• TASK STATEMENT:
Retype, without alteration, the stretch of the material below from the line containing "Rendered at 1654 by 931 pixels." through the end of the material.

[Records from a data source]

########################################

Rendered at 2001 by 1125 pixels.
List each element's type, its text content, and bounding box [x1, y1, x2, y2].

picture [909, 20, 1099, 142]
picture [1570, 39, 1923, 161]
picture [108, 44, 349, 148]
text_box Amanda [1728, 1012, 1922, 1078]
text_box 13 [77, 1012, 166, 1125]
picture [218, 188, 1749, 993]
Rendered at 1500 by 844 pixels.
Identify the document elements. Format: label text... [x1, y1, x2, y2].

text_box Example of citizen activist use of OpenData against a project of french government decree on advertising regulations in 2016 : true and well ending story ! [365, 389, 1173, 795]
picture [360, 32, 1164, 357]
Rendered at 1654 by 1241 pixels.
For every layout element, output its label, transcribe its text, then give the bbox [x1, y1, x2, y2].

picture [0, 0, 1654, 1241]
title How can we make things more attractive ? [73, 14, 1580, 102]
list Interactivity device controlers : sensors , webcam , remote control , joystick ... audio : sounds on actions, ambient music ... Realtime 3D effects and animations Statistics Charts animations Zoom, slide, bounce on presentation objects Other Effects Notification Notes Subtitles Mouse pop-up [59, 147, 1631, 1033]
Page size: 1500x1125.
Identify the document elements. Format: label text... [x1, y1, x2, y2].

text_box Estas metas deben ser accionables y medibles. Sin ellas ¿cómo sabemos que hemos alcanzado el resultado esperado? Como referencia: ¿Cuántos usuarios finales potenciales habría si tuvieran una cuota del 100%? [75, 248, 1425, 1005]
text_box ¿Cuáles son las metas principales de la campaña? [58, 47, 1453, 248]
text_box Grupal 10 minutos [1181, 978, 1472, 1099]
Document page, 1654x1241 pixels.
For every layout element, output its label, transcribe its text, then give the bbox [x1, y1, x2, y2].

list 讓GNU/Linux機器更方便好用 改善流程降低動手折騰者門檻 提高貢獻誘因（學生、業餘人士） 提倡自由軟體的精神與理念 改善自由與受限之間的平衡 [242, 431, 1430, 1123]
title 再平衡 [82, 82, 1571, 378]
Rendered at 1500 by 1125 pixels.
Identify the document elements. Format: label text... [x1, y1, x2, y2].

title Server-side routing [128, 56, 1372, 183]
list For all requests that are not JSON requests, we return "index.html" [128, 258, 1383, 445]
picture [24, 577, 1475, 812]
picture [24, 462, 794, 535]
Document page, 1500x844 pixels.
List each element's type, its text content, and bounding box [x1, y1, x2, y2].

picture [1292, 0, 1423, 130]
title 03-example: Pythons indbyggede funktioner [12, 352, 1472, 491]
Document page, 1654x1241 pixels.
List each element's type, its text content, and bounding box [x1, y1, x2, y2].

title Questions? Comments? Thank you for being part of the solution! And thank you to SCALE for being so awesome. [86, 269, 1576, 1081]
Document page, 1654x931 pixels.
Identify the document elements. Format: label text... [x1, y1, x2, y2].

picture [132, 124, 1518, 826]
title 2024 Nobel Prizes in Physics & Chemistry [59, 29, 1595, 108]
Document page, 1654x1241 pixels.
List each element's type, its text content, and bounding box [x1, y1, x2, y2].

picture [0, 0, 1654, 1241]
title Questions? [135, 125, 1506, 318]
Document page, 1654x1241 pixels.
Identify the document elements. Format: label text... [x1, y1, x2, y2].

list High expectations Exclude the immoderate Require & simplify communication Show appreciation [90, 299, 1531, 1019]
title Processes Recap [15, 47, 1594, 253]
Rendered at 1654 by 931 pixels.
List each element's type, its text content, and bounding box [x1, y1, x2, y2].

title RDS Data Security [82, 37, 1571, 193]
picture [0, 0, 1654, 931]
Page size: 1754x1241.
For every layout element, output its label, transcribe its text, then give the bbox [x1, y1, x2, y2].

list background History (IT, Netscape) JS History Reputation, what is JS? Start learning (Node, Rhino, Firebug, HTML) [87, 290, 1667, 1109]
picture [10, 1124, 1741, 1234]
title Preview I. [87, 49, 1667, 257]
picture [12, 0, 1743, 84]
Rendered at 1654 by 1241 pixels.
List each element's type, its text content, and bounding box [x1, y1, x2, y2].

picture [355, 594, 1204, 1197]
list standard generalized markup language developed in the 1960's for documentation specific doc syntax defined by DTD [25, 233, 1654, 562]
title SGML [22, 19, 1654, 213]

########################################

• REPLY:
Rendered at 1654 by 931 pixels.
List each element's type, its text content, and bounding box [x1, y1, x2, y2].

title RDS Data Security [82, 37, 1571, 193]
picture [0, 0, 1654, 931]
Page size: 1754x1241.
For every layout element, output its label, transcribe its text, then give the bbox [x1, y1, x2, y2].

list background History (IT, Netscape) JS History Reputation, what is JS? Start learning (Node, Rhino, Firebug, HTML) [87, 290, 1667, 1109]
picture [10, 1124, 1741, 1234]
title Preview I. [87, 49, 1667, 257]
picture [12, 0, 1743, 84]
Rendered at 1654 by 1241 pixels.
List each element's type, its text content, and bounding box [x1, y1, x2, y2].

picture [355, 594, 1204, 1197]
list standard generalized markup language developed in the 1960's for documentation specific doc syntax defined by DTD [25, 233, 1654, 562]
title SGML [22, 19, 1654, 213]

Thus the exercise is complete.